Directions for this task> Please print exactly the line containing "rotation during lock" and every line after it to the end of the records below, and nothing more.
**** Data for processing ****
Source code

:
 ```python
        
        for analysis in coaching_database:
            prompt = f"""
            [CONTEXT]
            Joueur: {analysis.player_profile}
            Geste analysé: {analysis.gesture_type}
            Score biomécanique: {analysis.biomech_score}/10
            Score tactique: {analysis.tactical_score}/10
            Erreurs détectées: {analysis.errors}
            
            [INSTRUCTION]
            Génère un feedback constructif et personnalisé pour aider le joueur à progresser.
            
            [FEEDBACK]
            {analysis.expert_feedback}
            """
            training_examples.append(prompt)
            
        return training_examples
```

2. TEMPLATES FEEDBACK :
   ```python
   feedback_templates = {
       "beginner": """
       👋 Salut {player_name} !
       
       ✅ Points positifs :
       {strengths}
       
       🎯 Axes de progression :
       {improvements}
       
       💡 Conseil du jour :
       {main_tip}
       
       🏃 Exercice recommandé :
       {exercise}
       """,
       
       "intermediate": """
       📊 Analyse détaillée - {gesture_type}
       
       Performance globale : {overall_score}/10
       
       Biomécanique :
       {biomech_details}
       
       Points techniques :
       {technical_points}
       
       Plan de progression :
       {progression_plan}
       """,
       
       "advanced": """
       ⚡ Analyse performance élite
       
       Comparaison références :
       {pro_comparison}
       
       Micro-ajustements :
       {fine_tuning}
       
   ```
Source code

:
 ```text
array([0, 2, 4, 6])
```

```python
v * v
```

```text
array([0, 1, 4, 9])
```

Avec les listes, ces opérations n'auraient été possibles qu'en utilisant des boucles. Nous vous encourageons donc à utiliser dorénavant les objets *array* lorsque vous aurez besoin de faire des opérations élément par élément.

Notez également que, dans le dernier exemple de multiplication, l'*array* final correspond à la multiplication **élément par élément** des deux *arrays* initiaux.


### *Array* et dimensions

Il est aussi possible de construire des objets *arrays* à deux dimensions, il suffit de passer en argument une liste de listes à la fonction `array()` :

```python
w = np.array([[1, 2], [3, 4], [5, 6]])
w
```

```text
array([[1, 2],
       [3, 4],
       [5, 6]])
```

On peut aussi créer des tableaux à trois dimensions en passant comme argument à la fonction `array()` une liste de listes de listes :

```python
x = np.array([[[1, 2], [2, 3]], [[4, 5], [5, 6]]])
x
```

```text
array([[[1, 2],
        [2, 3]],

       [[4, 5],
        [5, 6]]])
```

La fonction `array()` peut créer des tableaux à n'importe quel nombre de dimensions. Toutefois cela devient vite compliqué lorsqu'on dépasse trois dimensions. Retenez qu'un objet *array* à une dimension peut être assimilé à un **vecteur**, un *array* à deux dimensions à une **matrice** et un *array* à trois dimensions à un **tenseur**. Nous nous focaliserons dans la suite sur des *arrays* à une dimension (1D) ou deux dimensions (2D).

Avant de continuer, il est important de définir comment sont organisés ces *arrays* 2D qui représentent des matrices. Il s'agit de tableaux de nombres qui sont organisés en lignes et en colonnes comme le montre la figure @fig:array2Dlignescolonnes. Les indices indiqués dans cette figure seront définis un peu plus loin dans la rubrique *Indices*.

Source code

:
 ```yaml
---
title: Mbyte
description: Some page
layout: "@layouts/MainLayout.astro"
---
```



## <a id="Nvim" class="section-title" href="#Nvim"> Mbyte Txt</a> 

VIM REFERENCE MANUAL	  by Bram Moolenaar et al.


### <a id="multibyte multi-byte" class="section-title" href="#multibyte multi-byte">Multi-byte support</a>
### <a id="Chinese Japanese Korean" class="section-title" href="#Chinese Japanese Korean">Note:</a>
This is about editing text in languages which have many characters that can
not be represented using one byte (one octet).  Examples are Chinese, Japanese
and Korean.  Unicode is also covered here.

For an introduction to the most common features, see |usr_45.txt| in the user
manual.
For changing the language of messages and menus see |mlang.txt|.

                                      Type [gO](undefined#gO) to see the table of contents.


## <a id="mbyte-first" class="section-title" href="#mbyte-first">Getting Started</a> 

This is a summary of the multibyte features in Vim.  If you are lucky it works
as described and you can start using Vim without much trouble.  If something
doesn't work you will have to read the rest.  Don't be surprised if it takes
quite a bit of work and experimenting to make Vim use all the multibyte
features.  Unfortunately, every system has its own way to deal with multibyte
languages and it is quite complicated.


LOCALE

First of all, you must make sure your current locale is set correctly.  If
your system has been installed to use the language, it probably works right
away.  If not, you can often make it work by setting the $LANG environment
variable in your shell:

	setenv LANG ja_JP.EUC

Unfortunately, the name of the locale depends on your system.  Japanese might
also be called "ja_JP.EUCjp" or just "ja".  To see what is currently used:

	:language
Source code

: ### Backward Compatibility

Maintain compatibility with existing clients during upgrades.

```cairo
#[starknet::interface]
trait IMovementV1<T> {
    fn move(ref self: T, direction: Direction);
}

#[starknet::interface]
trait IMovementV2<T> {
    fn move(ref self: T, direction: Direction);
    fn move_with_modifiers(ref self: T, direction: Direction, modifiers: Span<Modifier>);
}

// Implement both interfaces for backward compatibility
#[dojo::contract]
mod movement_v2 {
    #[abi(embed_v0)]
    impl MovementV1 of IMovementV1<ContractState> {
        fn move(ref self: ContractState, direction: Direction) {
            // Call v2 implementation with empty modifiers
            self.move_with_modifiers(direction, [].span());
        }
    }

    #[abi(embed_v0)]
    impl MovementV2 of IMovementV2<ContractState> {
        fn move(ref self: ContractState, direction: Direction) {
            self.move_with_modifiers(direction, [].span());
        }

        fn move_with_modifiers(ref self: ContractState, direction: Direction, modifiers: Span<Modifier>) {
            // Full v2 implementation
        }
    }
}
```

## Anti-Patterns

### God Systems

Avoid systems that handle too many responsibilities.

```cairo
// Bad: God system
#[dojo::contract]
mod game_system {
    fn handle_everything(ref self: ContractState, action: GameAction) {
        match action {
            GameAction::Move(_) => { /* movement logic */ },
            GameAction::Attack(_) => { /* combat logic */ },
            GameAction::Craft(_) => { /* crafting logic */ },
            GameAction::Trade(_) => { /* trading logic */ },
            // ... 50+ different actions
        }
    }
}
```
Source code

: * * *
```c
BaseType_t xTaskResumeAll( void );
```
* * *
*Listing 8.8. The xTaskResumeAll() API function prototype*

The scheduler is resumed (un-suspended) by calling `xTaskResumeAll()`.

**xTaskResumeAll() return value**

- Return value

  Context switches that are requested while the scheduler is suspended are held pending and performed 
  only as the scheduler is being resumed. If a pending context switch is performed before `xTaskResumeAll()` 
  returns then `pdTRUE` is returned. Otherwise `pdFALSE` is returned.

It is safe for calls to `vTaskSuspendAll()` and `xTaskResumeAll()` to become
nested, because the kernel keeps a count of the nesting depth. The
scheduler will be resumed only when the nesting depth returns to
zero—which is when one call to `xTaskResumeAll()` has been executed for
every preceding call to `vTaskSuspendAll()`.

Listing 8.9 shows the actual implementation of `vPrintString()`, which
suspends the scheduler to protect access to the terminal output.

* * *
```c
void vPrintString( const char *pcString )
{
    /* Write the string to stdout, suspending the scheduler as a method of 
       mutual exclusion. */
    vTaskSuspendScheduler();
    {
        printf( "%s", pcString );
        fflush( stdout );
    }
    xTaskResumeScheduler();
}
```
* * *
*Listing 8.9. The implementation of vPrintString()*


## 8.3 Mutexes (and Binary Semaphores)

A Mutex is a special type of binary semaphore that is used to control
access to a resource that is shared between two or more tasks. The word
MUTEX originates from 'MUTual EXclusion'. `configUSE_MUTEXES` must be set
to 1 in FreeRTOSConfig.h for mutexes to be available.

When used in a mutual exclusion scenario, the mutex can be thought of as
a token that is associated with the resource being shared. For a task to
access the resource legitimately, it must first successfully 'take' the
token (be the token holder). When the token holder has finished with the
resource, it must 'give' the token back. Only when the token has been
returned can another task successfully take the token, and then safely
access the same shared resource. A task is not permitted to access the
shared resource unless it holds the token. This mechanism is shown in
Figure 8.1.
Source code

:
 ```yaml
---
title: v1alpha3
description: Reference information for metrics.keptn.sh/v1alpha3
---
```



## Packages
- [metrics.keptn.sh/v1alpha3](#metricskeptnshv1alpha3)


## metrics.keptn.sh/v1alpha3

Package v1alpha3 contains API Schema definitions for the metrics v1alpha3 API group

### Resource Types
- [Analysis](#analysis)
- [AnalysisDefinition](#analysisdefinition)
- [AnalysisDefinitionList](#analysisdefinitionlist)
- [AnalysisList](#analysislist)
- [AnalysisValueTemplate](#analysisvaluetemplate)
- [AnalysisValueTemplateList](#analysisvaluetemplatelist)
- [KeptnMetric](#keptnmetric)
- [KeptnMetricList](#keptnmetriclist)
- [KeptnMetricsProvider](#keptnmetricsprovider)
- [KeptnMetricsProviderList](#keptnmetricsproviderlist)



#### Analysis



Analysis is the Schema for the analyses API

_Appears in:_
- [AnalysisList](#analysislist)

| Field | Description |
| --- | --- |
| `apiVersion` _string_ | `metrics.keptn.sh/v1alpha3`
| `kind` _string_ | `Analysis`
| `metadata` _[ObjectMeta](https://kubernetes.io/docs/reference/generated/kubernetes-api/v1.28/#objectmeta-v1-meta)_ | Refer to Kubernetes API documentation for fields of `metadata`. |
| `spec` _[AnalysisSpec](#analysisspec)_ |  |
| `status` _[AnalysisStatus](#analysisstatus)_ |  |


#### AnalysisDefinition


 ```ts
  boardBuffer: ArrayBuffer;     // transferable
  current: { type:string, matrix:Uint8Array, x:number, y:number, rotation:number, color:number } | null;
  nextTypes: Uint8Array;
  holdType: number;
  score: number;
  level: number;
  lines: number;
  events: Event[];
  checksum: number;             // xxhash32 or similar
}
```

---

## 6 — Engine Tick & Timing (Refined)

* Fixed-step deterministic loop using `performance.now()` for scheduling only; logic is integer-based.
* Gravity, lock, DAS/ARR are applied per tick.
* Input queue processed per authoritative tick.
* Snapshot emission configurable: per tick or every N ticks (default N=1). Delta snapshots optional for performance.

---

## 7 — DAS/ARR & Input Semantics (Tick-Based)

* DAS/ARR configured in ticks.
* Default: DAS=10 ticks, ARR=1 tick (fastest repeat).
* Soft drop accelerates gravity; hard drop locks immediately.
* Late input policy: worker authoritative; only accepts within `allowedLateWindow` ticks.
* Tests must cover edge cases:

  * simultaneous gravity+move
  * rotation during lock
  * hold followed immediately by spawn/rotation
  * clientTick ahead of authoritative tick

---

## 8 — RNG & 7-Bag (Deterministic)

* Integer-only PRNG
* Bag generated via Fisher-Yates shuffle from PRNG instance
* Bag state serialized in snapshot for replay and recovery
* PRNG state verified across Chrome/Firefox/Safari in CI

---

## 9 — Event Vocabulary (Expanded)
****
The answer>
  * rotation during lock
  * hold followed immediately by spawn/rotation
  * clientTick ahead of authoritative tick

---

## 8 — RNG & 7-Bag (Deterministic)

* Integer-only PRNG
* Bag generated via Fisher-Yates shuffle from PRNG instance
* Bag state serialized in snapshot for replay and recovery
* PRNG state verified across Chrome/Firefox/Safari in CI

---

## 9 — Event Vocabulary (Expanded)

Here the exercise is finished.